A world-first Australian study funded by the Heart Foundation is using brain imaging to understand how exercise can repair brain function after a stroke.
Stroke survivors have a high risk of developing problems with memory, processing information, speaking and dementia, as well as physical disabilities such as impaired vision, weakness and paralysis.
While it is already known that exercise can help stroke survivors recover brain function after a stroke, this is the first time that MRI (magnetic resonance imaging) has been used to precisely track the level of neuron regeneration following exercise programs.
Researchers from the Florey Institute of Neuroscience and Mental Health were able to measure the regrowth in total brain volume (TBV) and hippocampal volume (HV) of stroke survivors who took part in two eight-week exercise programs.
They are using the scans, combined with memory tests, to identify how effective exercise is regenerating brain tissue after an ischemic stroke, which is the most common form of stroke in Australia.
The Post Ischaemic Stroke Cardiovascular Exercise Study (PISCES) pilot study followed 35 stroke survivors. They were divided into groups that did aerobic, strength and resistance exercises.

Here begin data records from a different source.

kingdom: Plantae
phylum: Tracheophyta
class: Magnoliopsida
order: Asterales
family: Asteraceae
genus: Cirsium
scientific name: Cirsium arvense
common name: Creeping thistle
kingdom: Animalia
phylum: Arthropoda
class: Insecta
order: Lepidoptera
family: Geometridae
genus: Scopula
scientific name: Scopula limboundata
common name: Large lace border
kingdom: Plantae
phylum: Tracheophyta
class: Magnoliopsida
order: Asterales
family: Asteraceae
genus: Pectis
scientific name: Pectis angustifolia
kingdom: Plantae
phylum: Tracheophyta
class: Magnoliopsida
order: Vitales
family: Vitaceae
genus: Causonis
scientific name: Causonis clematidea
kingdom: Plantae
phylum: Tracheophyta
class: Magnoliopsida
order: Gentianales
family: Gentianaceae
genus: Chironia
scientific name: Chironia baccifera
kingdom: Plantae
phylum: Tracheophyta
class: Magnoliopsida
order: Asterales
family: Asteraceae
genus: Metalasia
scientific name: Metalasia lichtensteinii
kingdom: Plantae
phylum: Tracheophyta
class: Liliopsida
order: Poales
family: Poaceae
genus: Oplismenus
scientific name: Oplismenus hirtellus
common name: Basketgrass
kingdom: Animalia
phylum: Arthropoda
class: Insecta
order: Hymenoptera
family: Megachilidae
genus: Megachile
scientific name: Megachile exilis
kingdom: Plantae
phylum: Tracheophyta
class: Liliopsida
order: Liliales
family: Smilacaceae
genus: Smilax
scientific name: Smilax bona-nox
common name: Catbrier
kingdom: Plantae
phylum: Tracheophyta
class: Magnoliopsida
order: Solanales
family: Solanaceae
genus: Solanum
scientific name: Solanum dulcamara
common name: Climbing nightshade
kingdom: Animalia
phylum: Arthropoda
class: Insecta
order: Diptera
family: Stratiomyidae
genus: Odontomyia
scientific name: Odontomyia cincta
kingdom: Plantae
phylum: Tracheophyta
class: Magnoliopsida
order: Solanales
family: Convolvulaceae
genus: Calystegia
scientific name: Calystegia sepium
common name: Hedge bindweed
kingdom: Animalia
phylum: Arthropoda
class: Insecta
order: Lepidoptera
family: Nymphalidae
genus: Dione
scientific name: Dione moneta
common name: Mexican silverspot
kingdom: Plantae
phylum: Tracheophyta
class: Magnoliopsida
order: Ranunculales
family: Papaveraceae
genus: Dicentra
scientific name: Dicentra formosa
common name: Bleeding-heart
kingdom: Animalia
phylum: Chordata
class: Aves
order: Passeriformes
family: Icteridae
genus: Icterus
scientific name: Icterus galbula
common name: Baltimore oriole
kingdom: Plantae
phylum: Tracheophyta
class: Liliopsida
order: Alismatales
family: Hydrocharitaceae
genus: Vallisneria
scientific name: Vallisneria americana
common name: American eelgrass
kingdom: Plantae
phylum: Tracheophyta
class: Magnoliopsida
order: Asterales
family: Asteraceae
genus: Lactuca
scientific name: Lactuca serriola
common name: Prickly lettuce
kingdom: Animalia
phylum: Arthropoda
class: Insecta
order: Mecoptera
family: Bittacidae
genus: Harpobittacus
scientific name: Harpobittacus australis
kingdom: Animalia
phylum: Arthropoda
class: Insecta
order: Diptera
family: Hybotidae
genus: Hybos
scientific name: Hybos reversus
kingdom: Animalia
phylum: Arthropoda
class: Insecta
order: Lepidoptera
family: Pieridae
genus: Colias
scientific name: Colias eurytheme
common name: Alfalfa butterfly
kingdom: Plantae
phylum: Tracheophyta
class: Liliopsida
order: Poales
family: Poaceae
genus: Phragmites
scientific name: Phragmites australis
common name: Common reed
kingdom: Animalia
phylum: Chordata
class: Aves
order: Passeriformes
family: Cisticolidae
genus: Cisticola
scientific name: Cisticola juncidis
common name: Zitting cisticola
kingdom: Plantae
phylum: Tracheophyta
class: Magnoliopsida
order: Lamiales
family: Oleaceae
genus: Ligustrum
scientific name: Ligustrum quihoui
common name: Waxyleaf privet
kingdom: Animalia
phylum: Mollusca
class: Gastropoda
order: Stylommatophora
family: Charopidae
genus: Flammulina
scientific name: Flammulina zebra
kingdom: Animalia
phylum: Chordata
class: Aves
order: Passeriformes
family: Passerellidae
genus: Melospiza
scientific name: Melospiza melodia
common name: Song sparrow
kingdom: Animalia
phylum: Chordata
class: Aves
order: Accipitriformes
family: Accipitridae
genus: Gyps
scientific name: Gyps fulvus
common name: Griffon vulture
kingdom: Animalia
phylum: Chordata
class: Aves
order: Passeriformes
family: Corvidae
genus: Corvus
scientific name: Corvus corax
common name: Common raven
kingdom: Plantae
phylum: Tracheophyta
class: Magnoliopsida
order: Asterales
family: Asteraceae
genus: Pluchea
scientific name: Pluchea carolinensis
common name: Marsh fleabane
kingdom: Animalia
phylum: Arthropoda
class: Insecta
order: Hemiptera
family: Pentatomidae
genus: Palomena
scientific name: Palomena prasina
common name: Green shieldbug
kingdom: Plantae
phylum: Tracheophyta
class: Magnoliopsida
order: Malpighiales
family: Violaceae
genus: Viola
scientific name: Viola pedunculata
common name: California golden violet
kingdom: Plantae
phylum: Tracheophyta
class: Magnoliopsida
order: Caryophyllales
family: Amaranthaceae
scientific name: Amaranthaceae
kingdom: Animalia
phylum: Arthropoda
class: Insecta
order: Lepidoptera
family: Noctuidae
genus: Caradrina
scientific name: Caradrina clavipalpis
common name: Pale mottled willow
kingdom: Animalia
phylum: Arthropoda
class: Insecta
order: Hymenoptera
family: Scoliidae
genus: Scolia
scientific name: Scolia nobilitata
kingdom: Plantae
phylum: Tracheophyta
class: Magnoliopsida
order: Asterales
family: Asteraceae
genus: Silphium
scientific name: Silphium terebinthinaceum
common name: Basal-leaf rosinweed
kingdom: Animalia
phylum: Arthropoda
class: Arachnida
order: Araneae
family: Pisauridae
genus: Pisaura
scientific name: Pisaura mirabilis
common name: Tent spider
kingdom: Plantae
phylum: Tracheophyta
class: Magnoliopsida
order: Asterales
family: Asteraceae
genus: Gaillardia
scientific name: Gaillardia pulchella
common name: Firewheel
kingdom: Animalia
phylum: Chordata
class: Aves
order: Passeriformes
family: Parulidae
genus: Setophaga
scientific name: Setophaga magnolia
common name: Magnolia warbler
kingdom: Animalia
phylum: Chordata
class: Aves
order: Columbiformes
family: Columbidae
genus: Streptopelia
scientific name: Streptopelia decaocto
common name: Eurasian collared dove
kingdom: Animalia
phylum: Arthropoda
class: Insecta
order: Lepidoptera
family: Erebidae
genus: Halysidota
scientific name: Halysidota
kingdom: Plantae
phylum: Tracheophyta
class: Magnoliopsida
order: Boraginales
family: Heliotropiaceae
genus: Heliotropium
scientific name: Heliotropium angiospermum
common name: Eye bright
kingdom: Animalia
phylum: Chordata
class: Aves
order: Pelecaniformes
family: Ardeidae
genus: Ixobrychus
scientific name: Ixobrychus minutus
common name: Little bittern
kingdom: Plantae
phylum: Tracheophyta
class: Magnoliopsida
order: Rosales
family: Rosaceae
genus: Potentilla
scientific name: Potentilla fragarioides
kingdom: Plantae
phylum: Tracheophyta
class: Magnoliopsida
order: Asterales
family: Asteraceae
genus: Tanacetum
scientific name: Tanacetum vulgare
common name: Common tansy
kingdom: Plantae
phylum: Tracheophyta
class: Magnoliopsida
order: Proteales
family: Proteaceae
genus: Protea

Two months after their stroke they did one hour of exercise, three times a week for eight weeks and had an MRI scan. The MRI scan was repeated 12 months after their stroke.
The PISCES researchers focused on the growth of the hippocampus, which governs memory, emotional responses, spatial processing and navigation.
On the side of the brain damaged by the stroke, they found there was a 2.9 percent growth in HV compared to a group of stroke survivors in another observational study.
Researcher, Dr. Amy Brodtmann, who is the co-head of Dementia at the Florey Institute, said they monitored brain atrophy, or shrinkage, because it was an accurate predictor of cognitive problems after a stroke, especially if there was a reduction in the size of the hippocampus.
“Exercise seems to have slowed or stopped the atrophy on the opposite side of the brain while possibly leading to new neuron growth on the side of the lesions,” Dr. Brodtmann said.
“With more research, MRI scans could help us understand how exercise protects the brain after stroke. The study will help us pinpoint the intensity and frequency that is needed to improve brain function after a stroke,” she said.
She stressed that these were early but encouraging results that would be further tested in larger studies.
Dr. Brodtmann said this was the first time in the world that such a mechanistic approach, using MRI, had been used to assess the effect of exercise on brain regeneration after an ischaemic stroke.
Amanda Kelly, 57, was part of the exercise program and believes it helped her to recover from her stroke three years ago.
The South Morang resident confesses she did virtually no exercise before her stroke, but she slowly built up her fitness during the program. She lost vision in one eye after the stroke and had to give up her job of 40 years as a hairdresser, but she is more active now, walking the dog and taking her two-year-old granddaughter to the park.
“I don’t know where I would be without all of their wonderful work.”
Heart Foundation CEO, Adjunct Professor John Kelly, said more research was needed because it would improve the quality of life for hundreds of thousands of Australians living with the impact of stroke.
“Stroke is still a major cause of death in Australia, but advancements in research and treatment mean many people are surviving strokes and living with serious, ongoing health problems,” Professor Kelly said.